◆ WORK INSTRUCTION
Examine each line of the data. Copy the line if it includes the word "Mercado".

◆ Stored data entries
________________
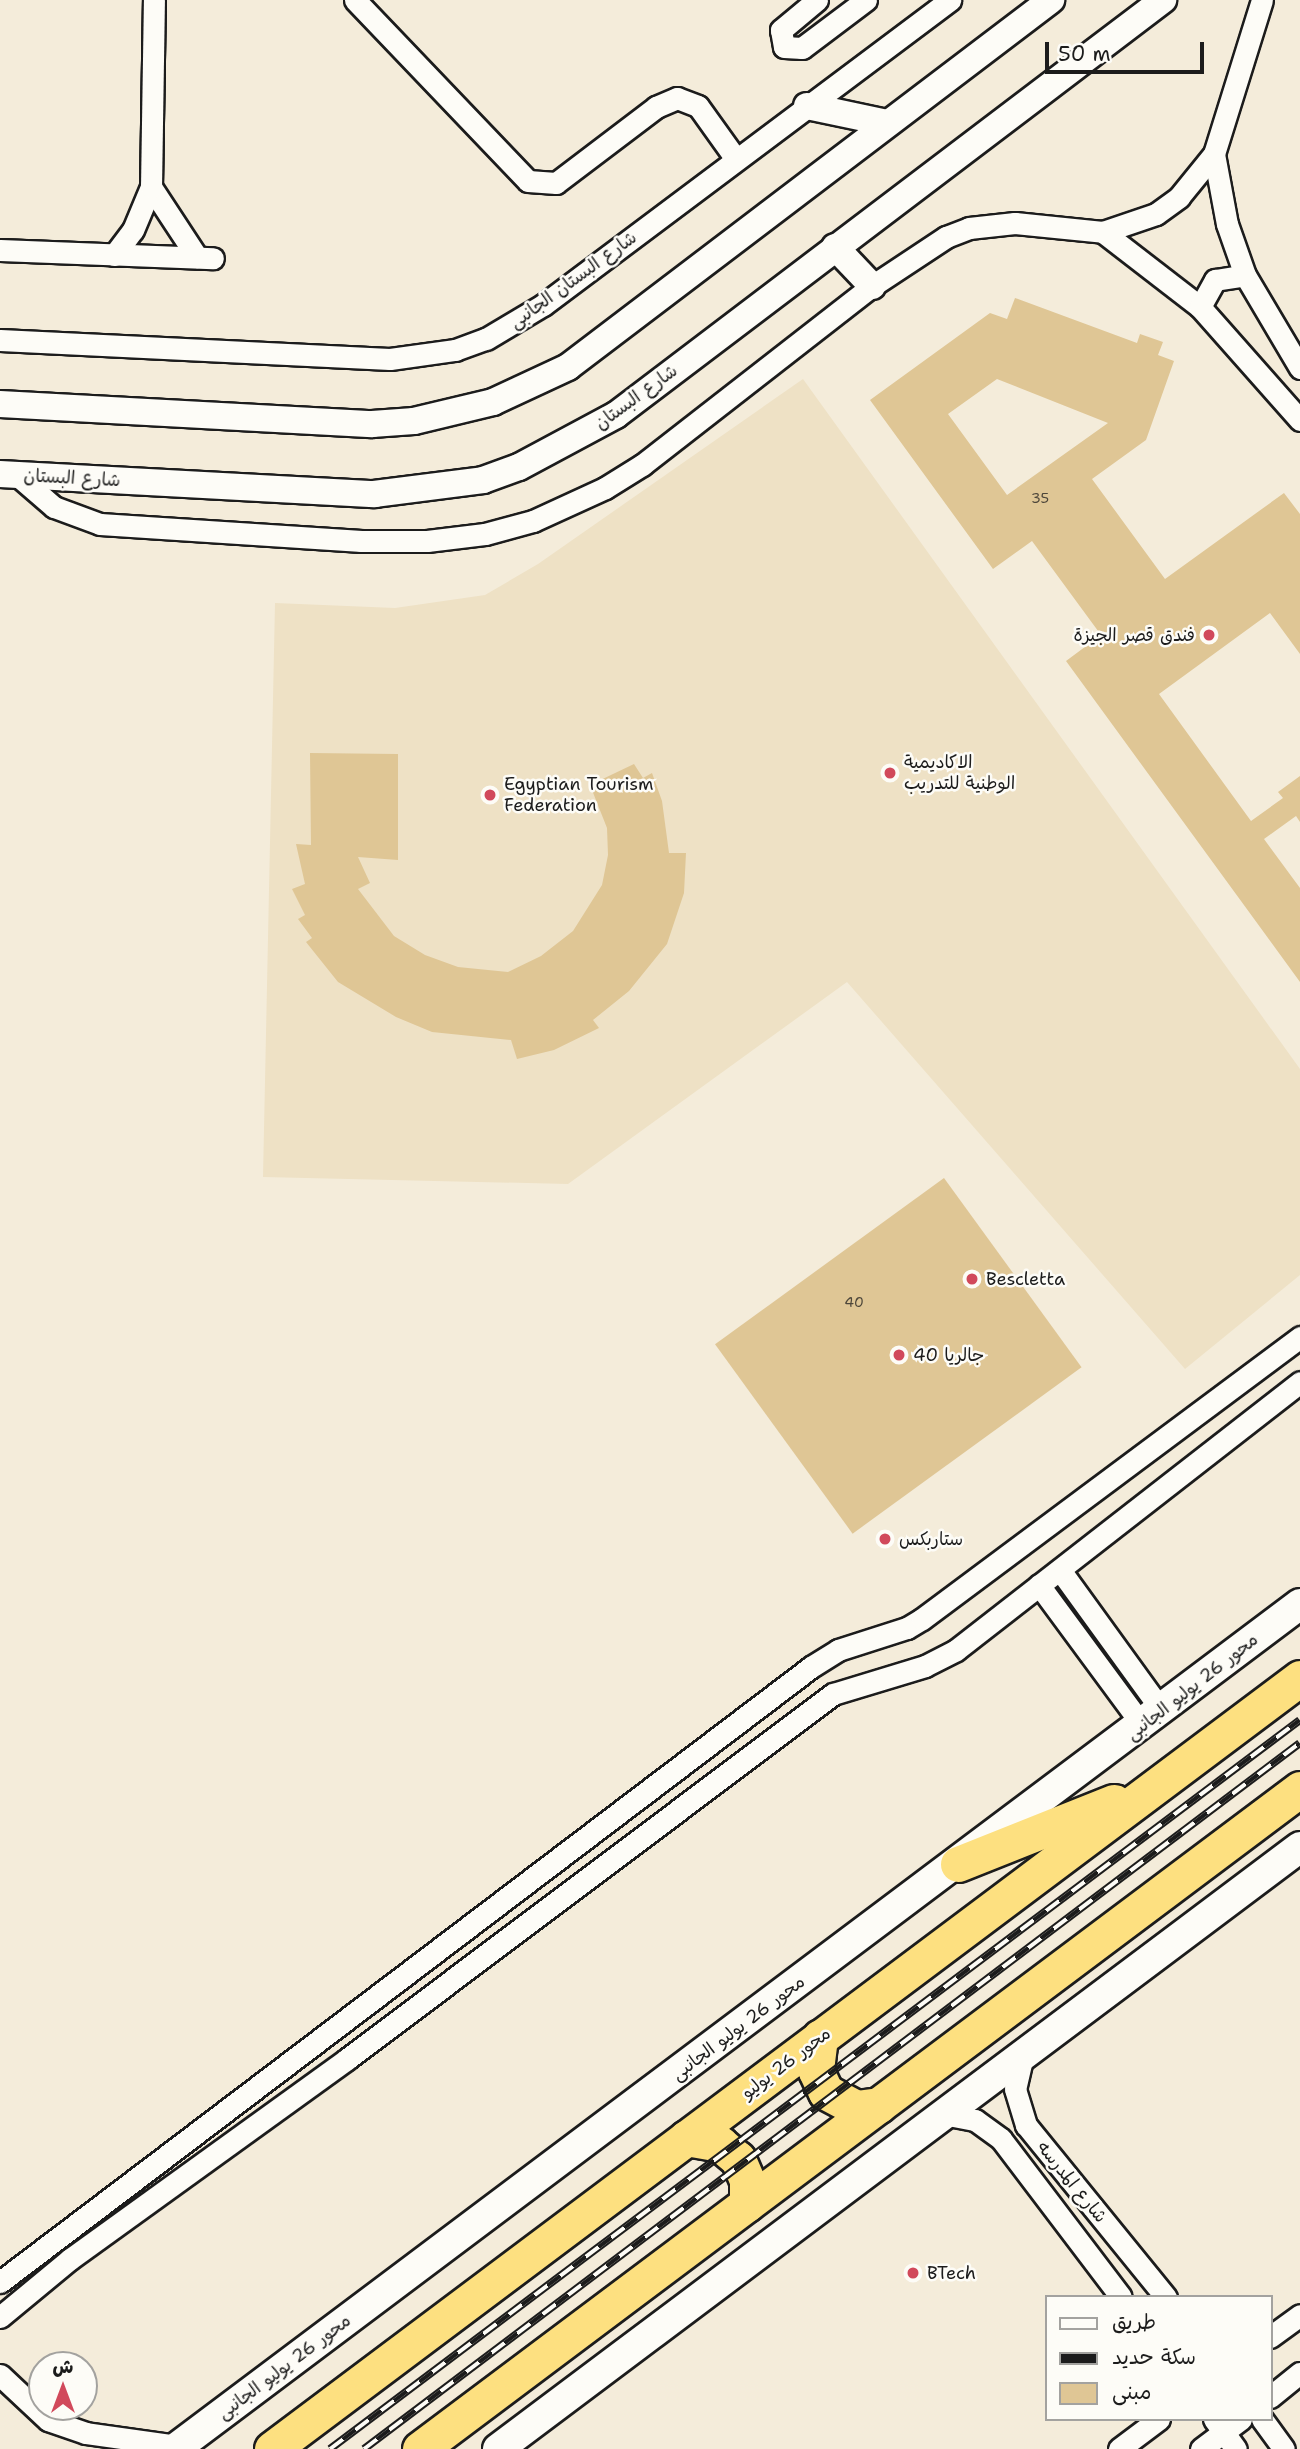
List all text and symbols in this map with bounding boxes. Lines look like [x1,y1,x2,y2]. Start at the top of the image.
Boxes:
scale bar [1048,28,1207,72]
text: 50 m [1058,40,1111,68]
street label: شارع البستان الجانبى [505,227,641,333]
street label: شارع البستان [590,360,682,434]
street label: شارع البستان [23,465,121,491]
house number: 35 [1031,490,1049,506]
place label: فندق قصر الجيزة [1074,624,1195,646]
marker: فندق قصر الجيزة [1201,627,1217,643]
place label: الاكاديمية الوطنية للتدريب [904,752,1015,794]
marker: الاكاديمية الوطنية للتدريب [882,765,898,781]
place label: Egyptian Tourism Federation [504,774,653,816]
marker: Egyptian Tourism Federation [482,787,498,803]
place label: Bescletta [986,1268,1065,1290]
marker: Bescletta [964,1271,980,1287]
house number: 40 [844,1294,864,1310]
place label: جالريا 40 [913,1344,984,1366]
marker: جالريا 40 [891,1347,907,1363]
place label: ستاربكس [899,1528,963,1550]
marker: ستاربكس [877,1531,893,1547]
street label: محور 26 يوليو الجانبى [1122,1629,1262,1745]
street label: محور 26 يوليو الجانبى [667,1971,809,2085]
street label: محور 26 يوليو [737,2022,835,2104]
street label: شارع المدرسه [1033,2137,1111,2227]
place label: BTech [927,2262,976,2284]
marker: BTech [905,2265,921,2281]
legend [1044,2295,1272,2421]
text: طريق [1112,2308,1156,2336]
street label: محور 26 يوليو الجانبى [213,2310,355,2424]
text: سكة حديد [1112,2343,1196,2371]
north arrow [28,2351,98,2421]
text: ش [53,2354,73,2379]
text: مبنى [1112,2378,1151,2406]

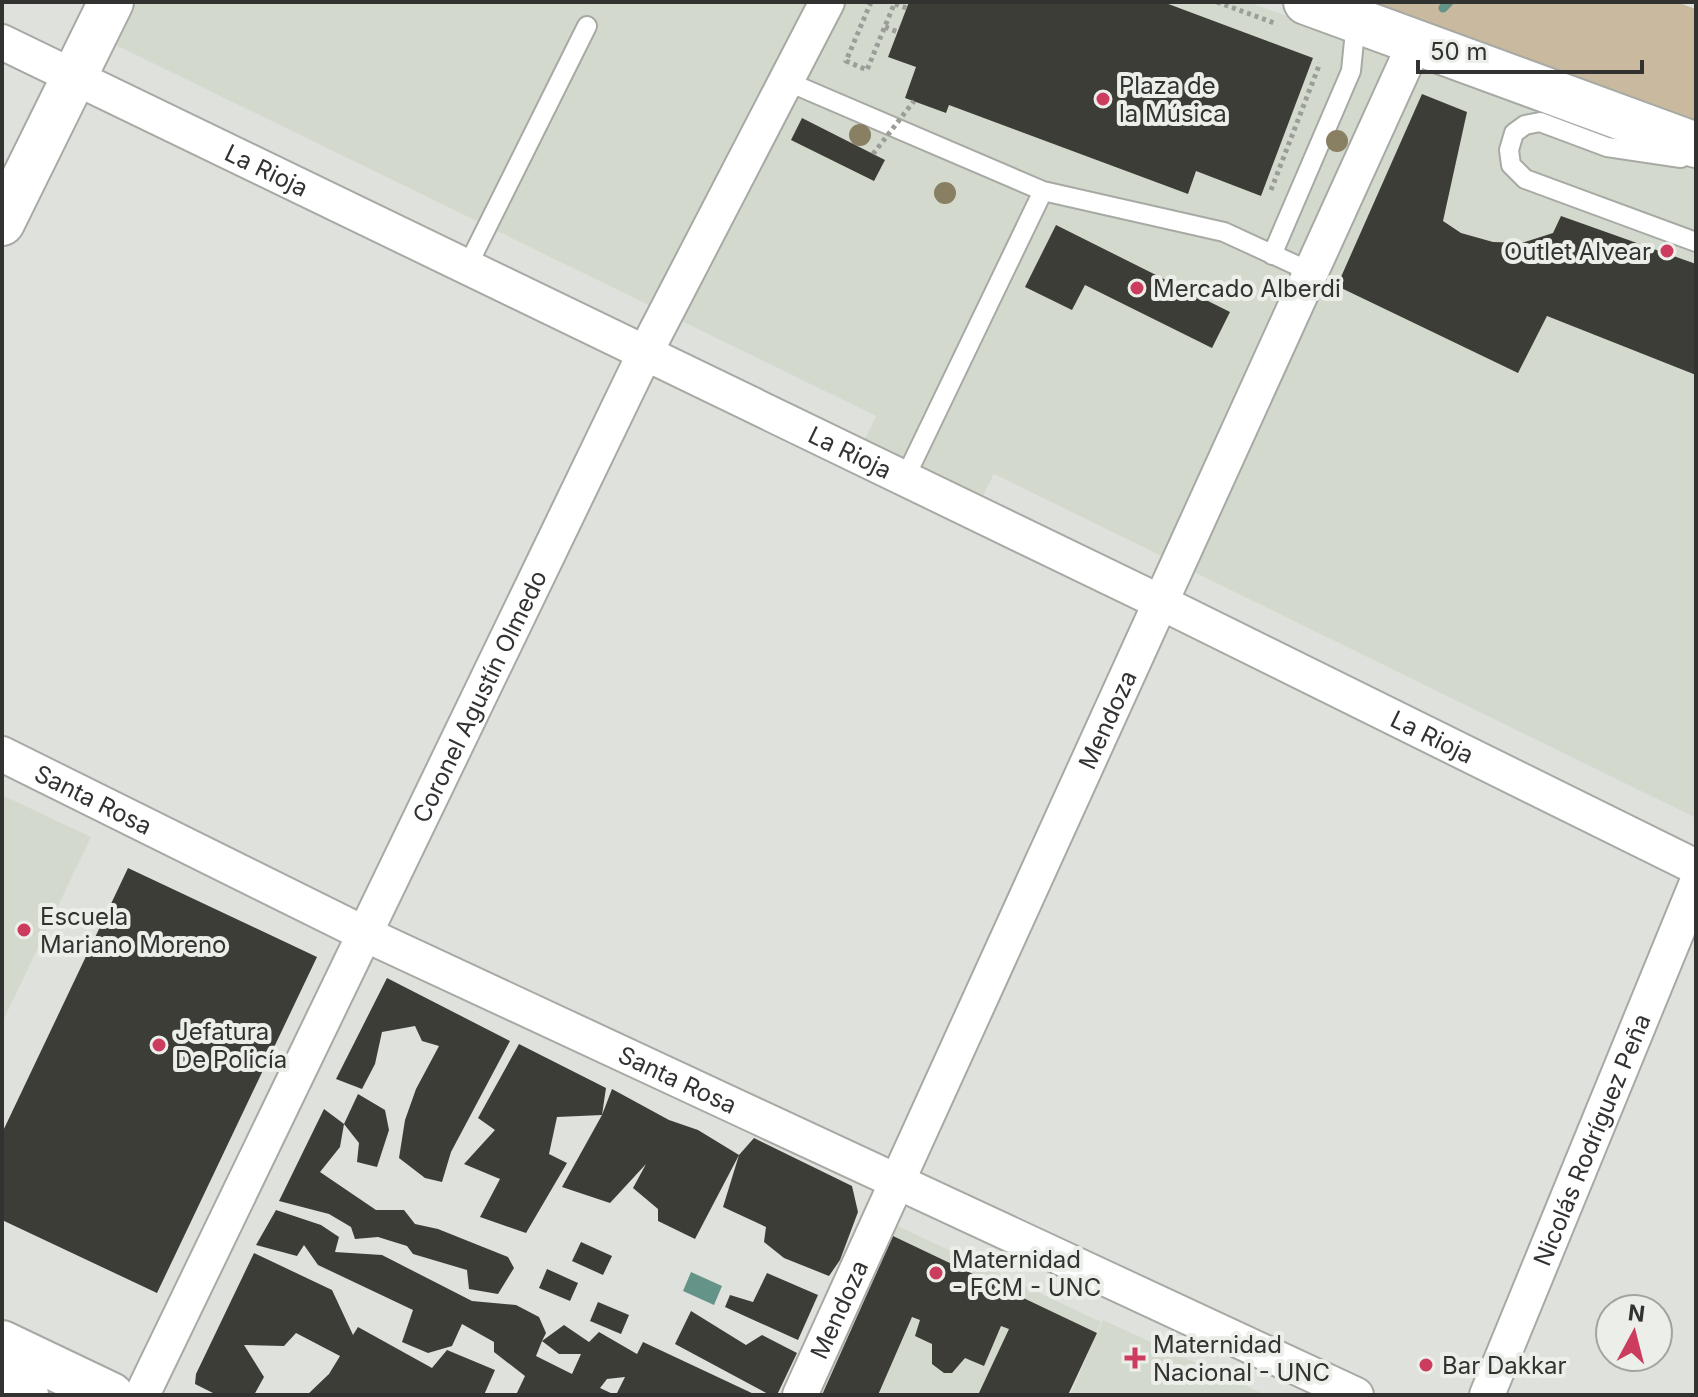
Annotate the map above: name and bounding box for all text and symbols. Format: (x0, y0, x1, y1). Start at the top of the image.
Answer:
scale bar (1418, 24, 1642, 74)
text: 50 m (1430, 37, 1488, 66)
place label: Plaza de la Música (1119, 71, 1227, 128)
marker: Plaza de la Música (1094, 90, 1112, 108)
street label: La Rioja (220, 138, 313, 202)
place label: Outlet Alvear (1504, 237, 1651, 266)
marker: Outlet Alvear (1658, 242, 1676, 260)
place label: Mercado Alberdi (1153, 274, 1341, 303)
marker: Mercado Alberdi (1128, 279, 1146, 297)
street label: La Rioja (804, 420, 896, 484)
street label: Coronel Agustín Olmedo (406, 565, 553, 827)
street label: Mendoza (1072, 666, 1142, 774)
street label: La Rioja (1386, 704, 1478, 769)
street label: Santa Rosa (30, 758, 157, 840)
place label: Escuela Mariano Moreno (40, 902, 226, 959)
marker: Escuela Mariano Moreno (15, 921, 33, 939)
street label: Nicolás Rodríguez Peña (1527, 1009, 1656, 1270)
place label: Jefatura De Policía (175, 1017, 287, 1074)
marker: Jefatura De Policía (150, 1036, 168, 1054)
street label: Santa Rosa (614, 1040, 741, 1119)
place label: Maternidad - FCM - UNC (952, 1245, 1101, 1302)
street label: Mendoza (804, 1255, 874, 1363)
marker: Maternidad - FCM - UNC (927, 1264, 945, 1282)
north arrow (1594, 1293, 1674, 1373)
text: N (1627, 1299, 1646, 1327)
place label: Maternidad Nacional - UNC (1153, 1330, 1330, 1387)
marker: Maternidad Nacional - UNC (1124, 1347, 1146, 1369)
place label: Bar Dakkar (1442, 1351, 1567, 1380)
marker: Bar Dakkar (1417, 1356, 1435, 1374)

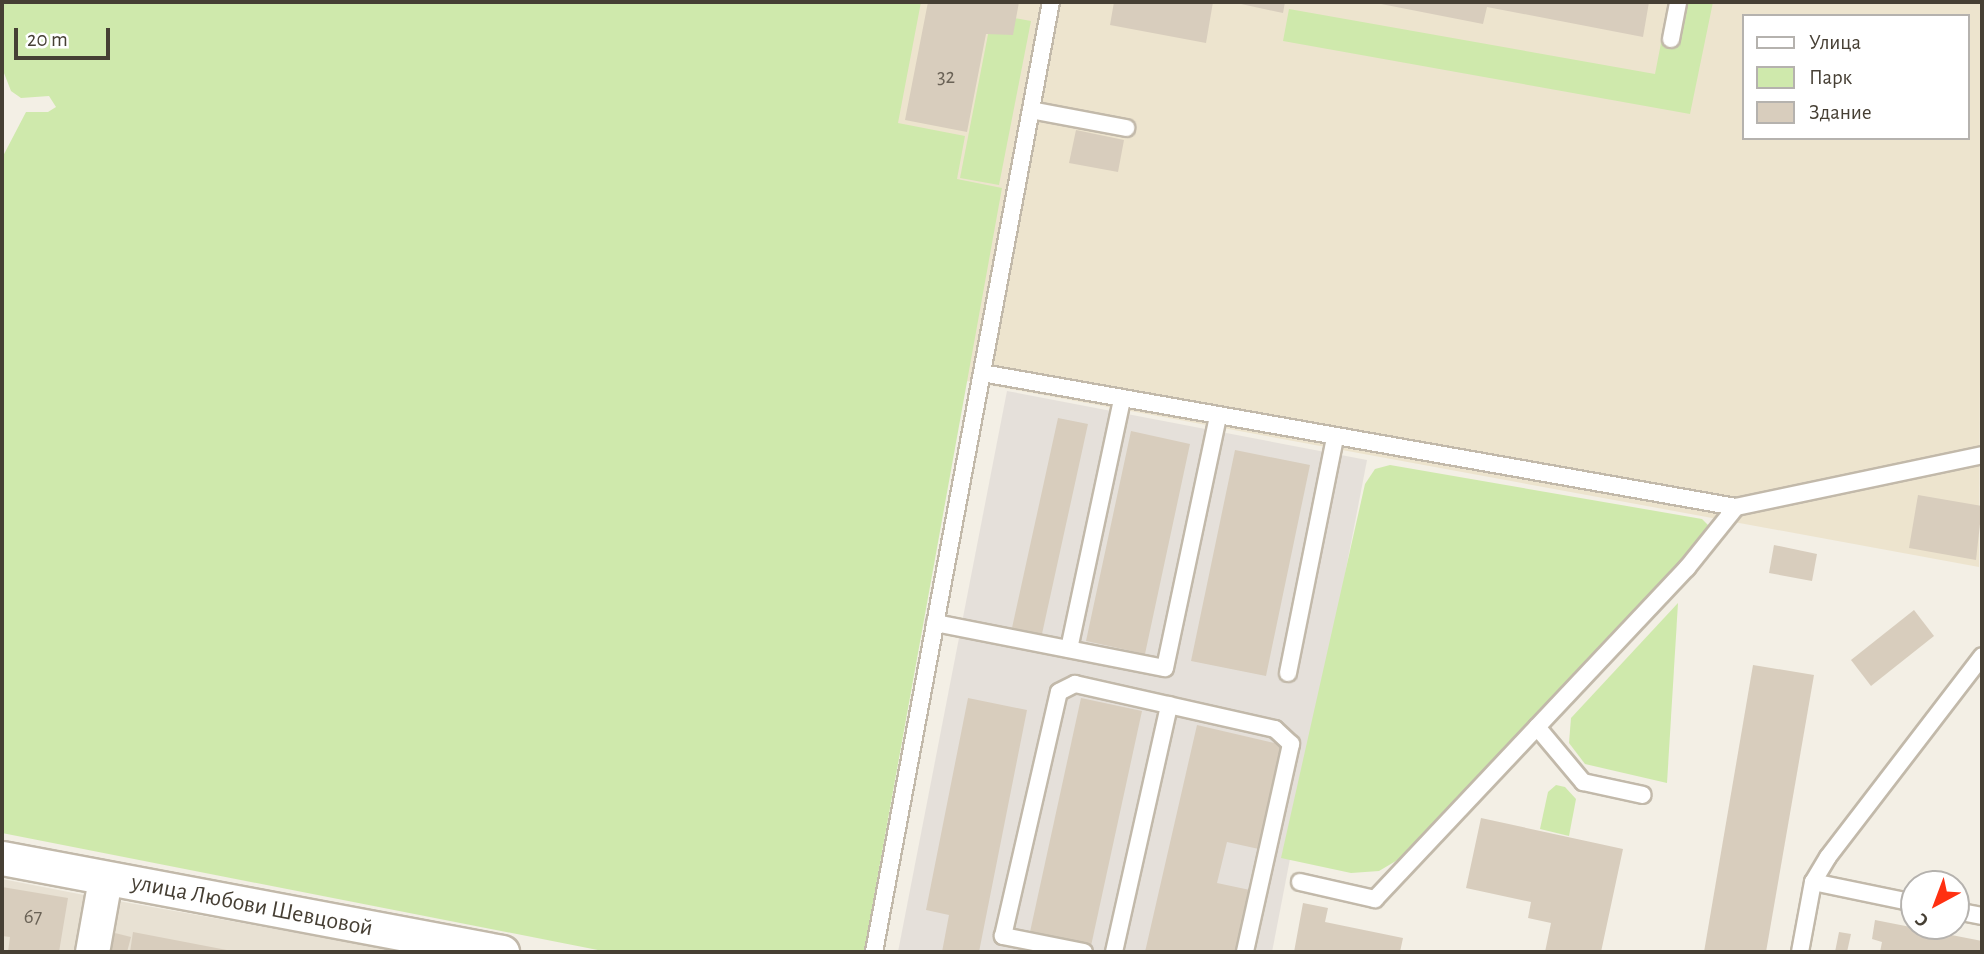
________________
◆ YOUR RESPONSE
place label: Mercado Alberdi (1153, 274, 1341, 303)
marker: Mercado Alberdi (1128, 279, 1146, 297)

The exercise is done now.